Zuccolini is said to have received guests in the ceremonial hall, with its black walls and interesting paintings. “The lower part of the hall was apparently usually intended for male visitors, and the women chatted on the balcony,” says the curator, Mateja Kakež. The locals tell that musicians sometimes entered through the door in the upper part of the hall to surprise Zuccolini’s guests.
Zuccolini attracted attention among the locals with his car, and among the children, with his dressed-up dog. Ivanka, an older lady, remembers when she was a little girl: “We picked violets and gave them to Lady Zuccolini. The lady gave us some money and we bought caramels in the shop.”

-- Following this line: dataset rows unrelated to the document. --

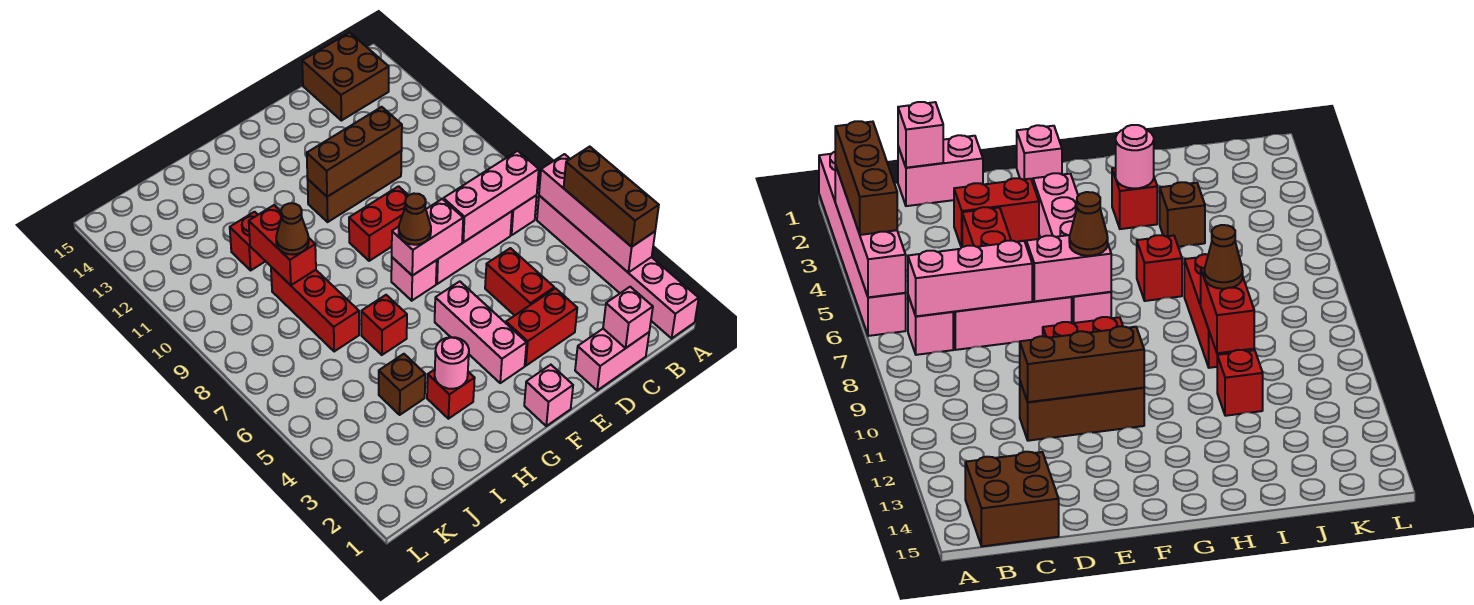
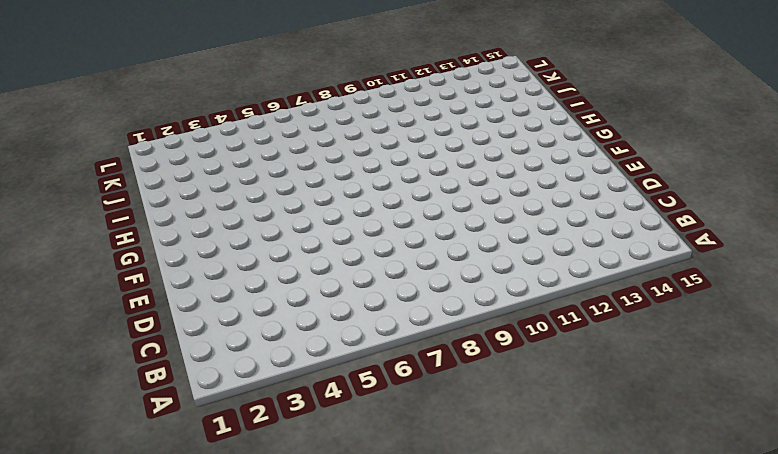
none -> pink 1x6 brick [537,195,699,338]
none -> pink 1x1 brick [511,195,537,235]
none -> brown 2x2 brick [302,32,389,121]

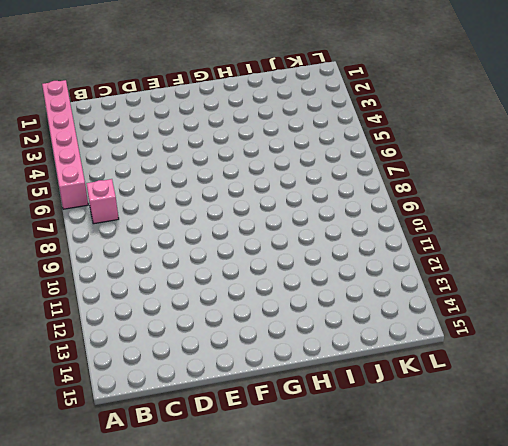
none -> brown 2x2 brick [302,32,389,121]
none -> pink 1x2 brick [575,329,649,390]
none -> pink 1x3 brick [436,211,512,284]

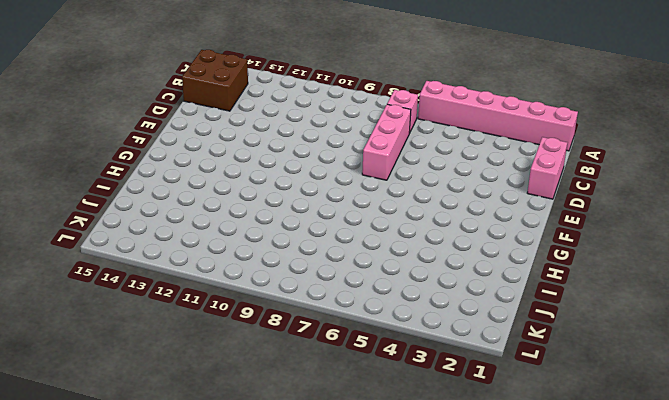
none -> red 1x2 brick [506,288,577,366]
none -> red 1x2 brick [485,248,554,316]
none -> brown 1x3 brick [307,151,402,222]

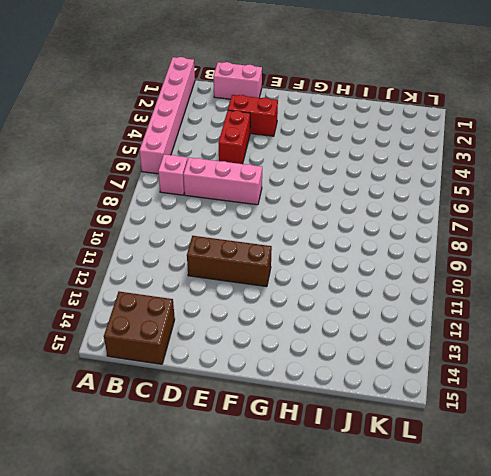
none -> red 1x2 brick [349,186,408,261]
none -> pink 1x1 brick [524,365,573,426]
none -> pink 1x3 brick [435,281,527,383]

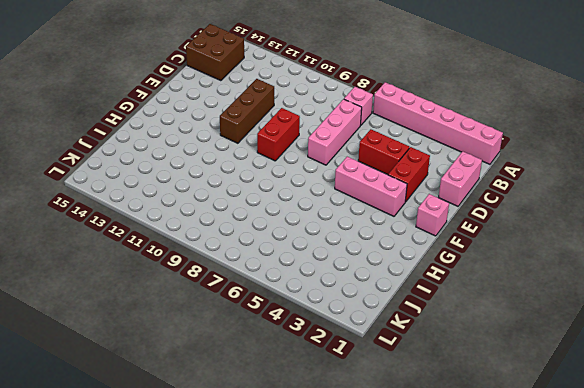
none -> pink 1x1 brick [391,257,437,301]
none -> red 1x1 brick [427,370,475,419]
none -> red 1x1 brick [361,295,407,355]

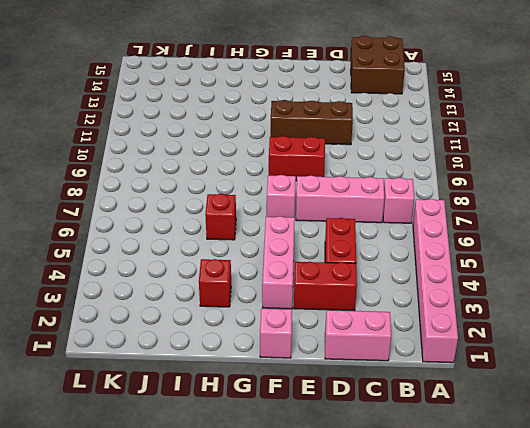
none -> brown 1x1 brick [379,354,425,415]
none -> red 1x3 brick [271,267,359,352]
none -> red 1x1 brick [230,212,265,270]

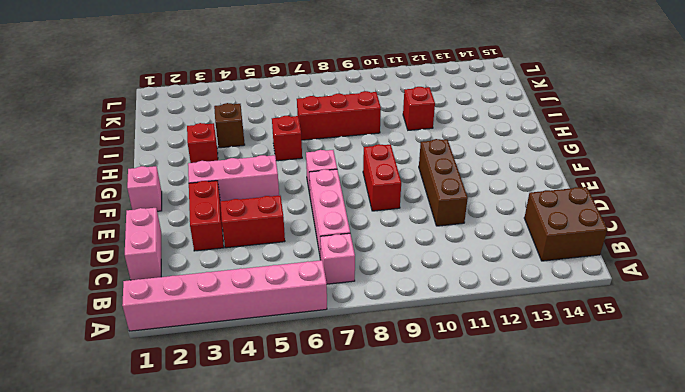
none -> pink 1x4 brick [539,154,655,273]
none -> pink 1x3 brick [443,151,539,242]
none -> pink 1x1 brick [603,287,653,348]

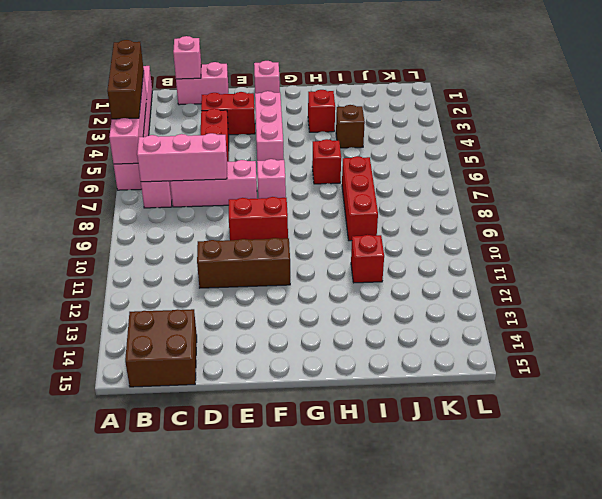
none -> brown 1x3 brick [307,107,402,197]
none -> pink 1x2 brick [392,199,463,276]
none -> pink 1x1 round brick [435,337,469,389]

After the castle was nationalised, life there didn’t come to a standstill. On 18 August, the celebration of St. Helena, balls used to be held on the grass field outside the castle walls. “Boys from the village brought benches, picked pine branches for decoration and put up a stage made of pallets. “It was pretty, all decorated with lamps, and both old and young danced …” remembers Hermina, the castle caretaker. Men used to play bowls in the courtyard. “Not even a storm would chase them away, and sometimes the whole village could hear them arguing about the game,” her daughter Karmen adds.
Today the castle serves as a venue for various events. Many couples have already tied the knot in the castle courtyard. Among them are Sara and Robert. “I always said I would get married at Prem,” said Sara. “She fell in love with Prem just like she fell in love with me,” adds Robert, smiling. “It is small, charming, and modest, but magical,” explains Sara, and adds that a civil and church wedding can take place under the same roof here.